Japan Brand Strategy: The Taming of ‘Cool Japan’ and the Challenges of Cultural Planning in a Postmodern Age

Michal DALIOT-BUL

Michal DALIOT-BUL is a cultural researcher in the Department of Asian Studies at the University of Haifa, Israel. Her ongoing research explores the deep cultural meanings of play in Japan. Her other research interests include the sociology of consumption, youth popular cultures and the production of intra- and intercultural imaginaries. Her recent publications include: ‘Asobi in Action: Contesting the Cultural Meanings and Cultural Boundaries of Play in Urban Japan from the 1970s to Present,’ Cultural Studies 23(2): 1–26 (2009); ‘Japan's Mobile Technoculture: The Production of a Cellular Playscape and Its Cultural Implications,’ Media, Culture & Society 29(6): 954–971 (2007); ‘Eroticism, Grotesqueness, and Non-Sense: Twenty-First-Century Cultural Imagery of Japan in the Israeli Media and Popular Culture,’ Journal of Intercultural Studies 28(2): 173–191 (2007).
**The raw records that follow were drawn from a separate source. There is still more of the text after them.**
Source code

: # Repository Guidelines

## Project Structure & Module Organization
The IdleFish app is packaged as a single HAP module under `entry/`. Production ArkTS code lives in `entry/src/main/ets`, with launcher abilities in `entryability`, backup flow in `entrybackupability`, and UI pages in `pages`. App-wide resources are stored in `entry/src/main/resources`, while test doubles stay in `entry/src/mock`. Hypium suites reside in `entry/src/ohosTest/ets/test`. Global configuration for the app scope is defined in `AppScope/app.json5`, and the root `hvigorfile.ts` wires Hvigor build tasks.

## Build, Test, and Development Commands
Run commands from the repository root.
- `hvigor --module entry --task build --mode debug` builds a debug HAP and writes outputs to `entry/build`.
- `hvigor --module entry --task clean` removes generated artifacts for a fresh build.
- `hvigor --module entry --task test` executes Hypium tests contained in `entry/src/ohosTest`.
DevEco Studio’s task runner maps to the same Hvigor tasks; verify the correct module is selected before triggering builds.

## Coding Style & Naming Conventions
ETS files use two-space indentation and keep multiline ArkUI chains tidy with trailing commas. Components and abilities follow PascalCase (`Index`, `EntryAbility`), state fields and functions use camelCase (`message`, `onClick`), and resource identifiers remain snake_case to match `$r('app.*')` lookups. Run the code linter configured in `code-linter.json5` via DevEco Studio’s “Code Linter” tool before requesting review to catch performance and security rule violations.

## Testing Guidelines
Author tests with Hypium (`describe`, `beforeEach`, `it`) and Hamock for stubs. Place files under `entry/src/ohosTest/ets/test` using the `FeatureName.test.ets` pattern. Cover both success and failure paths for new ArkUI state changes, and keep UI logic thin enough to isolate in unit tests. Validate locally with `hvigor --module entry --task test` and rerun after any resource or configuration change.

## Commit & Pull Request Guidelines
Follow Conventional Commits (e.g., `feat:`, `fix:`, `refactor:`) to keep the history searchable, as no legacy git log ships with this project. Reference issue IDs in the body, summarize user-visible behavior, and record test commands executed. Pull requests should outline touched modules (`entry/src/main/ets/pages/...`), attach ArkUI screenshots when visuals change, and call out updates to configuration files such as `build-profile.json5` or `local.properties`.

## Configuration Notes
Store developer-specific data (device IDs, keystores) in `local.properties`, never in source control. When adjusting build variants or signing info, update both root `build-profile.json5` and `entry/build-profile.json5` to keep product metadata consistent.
She can be reached at the Department of Asian Studies, University of Haifa, Mount Carmel, Haifa 31905, Israel, or by e-mail at mikibul{at}research.haifa.ac.il

The production of a new and attractive ‘Japan Brand’—one that resonates with the emerging global image of ‘Cool Japan’ associated with Japan's popular culture—is a national project incorporated in the Japanese Intellectual Property Strategy promoted by the state since 2002. This article critically examines the Japan Brand Strategy as a government-owned production site of Cool Japan imagery and as a cultural policy designed to promote a specific sense of cultural identity. Detailed reconstructions of the selective appropriation of cultural products in order to create a new cultural imagery for Japan, of the meanings attached to this imagery and of the tactics devised to spread it, highlight how problematical it is to appropriate market-made images of Cool Japan for national ends. Furthermore, by examining the various functions attributed to this national strategy, I show that while it is primarily promoted as a means for enhancing Japan's industrial policy and cultural diplomacy, it is also devised as a mechanism to mobilize the nation during unsettled times. Through examining the Japan Brand Strategy, this article highlights the challenges faced today by cultural policy makers, questioning the contemporary relevance of the modernistic approach to the state as a regulatory cultural planning apparatus.